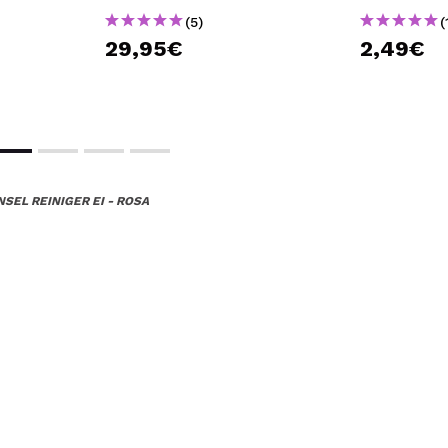
(5)
(
29,95€
2,49€
NSEL REINIGER EI - ROSA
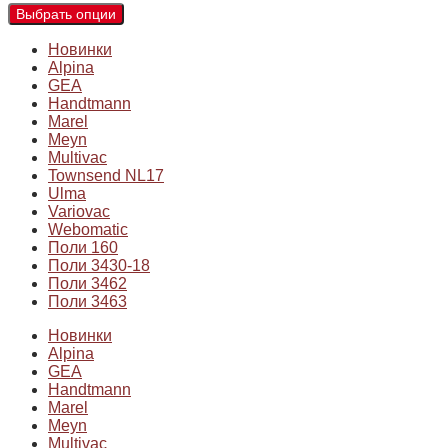
Выбрать опции
Новинки
Alpina
GEA
Handtmann
Marel
Meyn
Multivac
Townsend NL17
Ulma
Variovac
Webomatic
Поли 160
Поли 3430-18
Поли 3462
Поли 3463
Новинки
Alpina
GEA
Handtmann
Marel
Meyn
Multivac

____________

What the exercise asks
Put every line of text read from the records above into a Markdown table with the columns Row and Line, numbering each row and skipping blank lines. Leave the pictures out.

Reply to the task
| Row | Line |
|---|---|
| 1 | (5) |
| 2 | ( |
| 3 | 29,95€ |
| 4 | 2,49€ |
| 5 | NSEL REINIGER EI - ROSA |
| 6 | Выбрать опции |
| 7 | Новинки |
| 8 | Alpina |
| 9 | GEA |
| 10 | Handtmann |
| 11 | Marel |
| 12 | Meyn |
| 13 | Multivac |
| 14 | Townsend NL17 |
| 15 | Ulma |
| 16 | Variovac |
| 17 | Webomatic |
| 18 | Поли 160 |
| 19 | Поли 3430-18 |
| 20 | Поли 3462 |
| 21 | Поли 3463 |
| 22 | Новинки |
| 23 | Alpina |
| 24 | GEA |
| 25 | Handtmann |
| 26 | Marel |
| 27 | Meyn |
| 28 | Multivac |